Brookfield is actively connecting the dots on sustainability. And it is impressive to watch.
For too long, and in most places, towns and villages have approached sustainability as a series of one-offs. Recycling. Composting. Water waste. Lead pipes. Biking and transit. Electrification.
And our thanks to those who have championed those important issues over the decades. The reality is that citizen initiatives, volunteer driven, have almost always pushed local governments into action, into modifying waste-hauling contracts, into rethinking just laying down asphalt, and toward Complete Streets that welcome bikers and safeguard pedestrians.
Now as the Earth accelerates toward great and imminent peril, we see an alliance between local government and local climate activists reflecting the realization that, while national and international action is critical, decisive and intentional local action is just as necessary.
Brookfield’s conservation commission has been working toward a draft of a thorough-going sustainability plan for the village. Certainly it builds off steps the village has already taken. But the group is consciously borrowing from efforts in other communities and also the Cross-Community Climate Collaborative (C4), which is an alliance of near-west suburbs and a template offered by the Metropolitan Mayors Caucus, a regional initiative.
Also good to hear from Bridget Jakubiak, chair of the conservation commission, that her group is stocked with local volunteers who are expert in many aspects of the conservation conversation. Some have professions that intersect with these potent issues; others just bring life experience that focuses on these complex and intersecting issues.

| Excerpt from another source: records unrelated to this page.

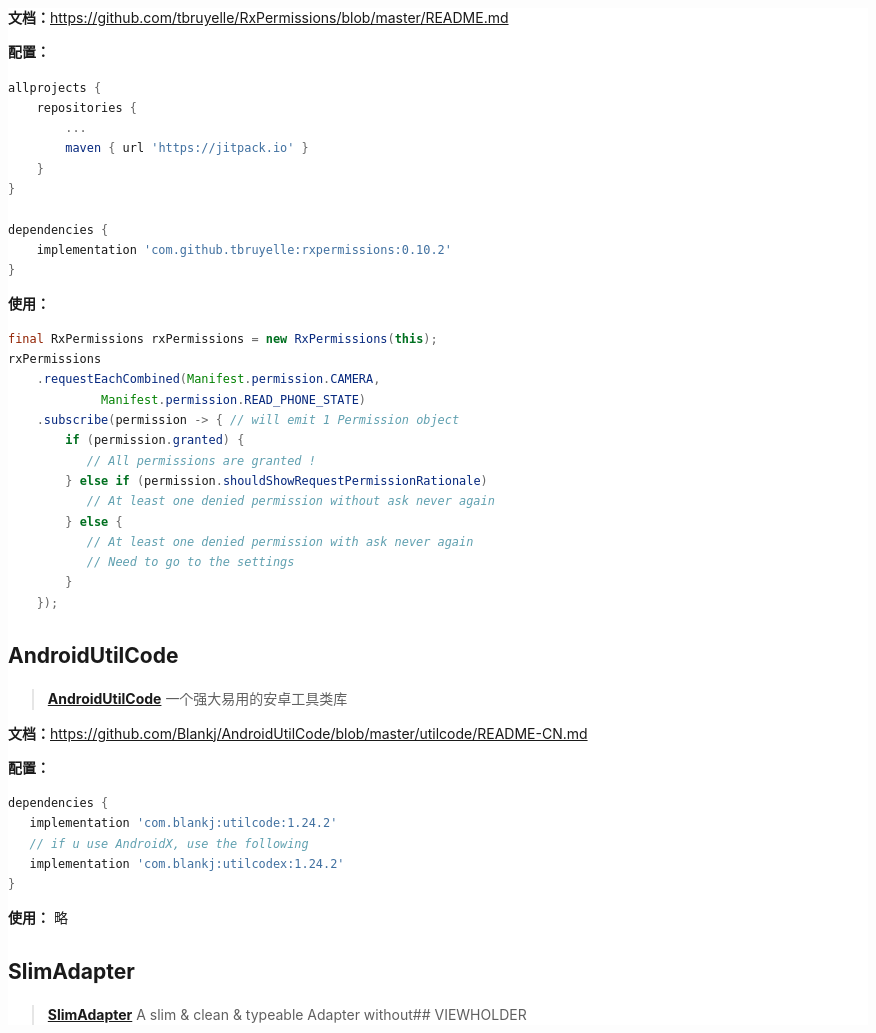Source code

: **文档：**<https://github.com/tbruyelle/RxPermissions/blob/master/README.md>

**配置：**
```gradle
allprojects {
    repositories {
        ...
        maven { url 'https://jitpack.io' }
    }
}

dependencies {
    implementation 'com.github.tbruyelle:rxpermissions:0.10.2'
}
```
**使用：**

```java
final RxPermissions rxPermissions = new RxPermissions(this); 
rxPermissions
    .requestEachCombined(Manifest.permission.CAMERA,
             Manifest.permission.READ_PHONE_STATE)
    .subscribe(permission -> { // will emit 1 Permission object
        if (permission.granted) {
           // All permissions are granted !
        } else if (permission.shouldShowRequestPermissionRationale)
           // At least one denied permission without ask never again
        } else {
           // At least one denied permission with ask never again
           // Need to go to the settings
        }
    });
```
## AndroidUtilCode
> [**AndroidUtilCode**](https://github.com/Blankj/AndroidUtilCode/tree/master/utilcode) 一个强大易用的安卓工具类库

**文档：**<https://github.com/Blankj/AndroidUtilCode/blob/master/utilcode/README-CN.md>

**配置：**
```gradle
dependencies {
   implementation 'com.blankj:utilcode:1.24.2'
   // if u use AndroidX, use the following
   implementation 'com.blankj:utilcodex:1.24.2'
}
```
**使用：**
略
## SlimAdapter
> [**SlimAdapter**](https://github.com/MEiDIK/SlimAdapter) A slim & clean & typeable Adapter without## VIEWHOLDER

Brookfield is filled with citizens like these who want to volunteer their talents and knowledge. And the village is getting better and more receptive to that input.
A draft plan is being circulated. A final version will go soon to the village board for input and approval.
This is all good.
The light of Arthur Williams
“Arthur could not help but shine.” That’s the quote from Kimberly Coughran, executive director of Brookfield’s public library, after the sudden death of Arthur Williams, the much loved and front-facing circulation assistant at the Linda Sokol Francis Brookfield Library.
Mr. Williams, 52, suffered a heart attack while at work on Nov. 9. He was pronounced dead a short time later at Loyola Medical Center.
Arthur was the lead person at the library’s check-out desk and an always positive and welcoming presence, both to library patrons and his colleagues on staff.
“He just had the kindest heart. He was someone you would want to be the face of the library, period,” said a shaken Coughran. A reflection of his impact on the institution is that the library closed early last Thursday and remained closed on Friday as staff gathered to mourn and remember their colleague.
Our sympathy to all who knew Mr. Williams and grew within his light.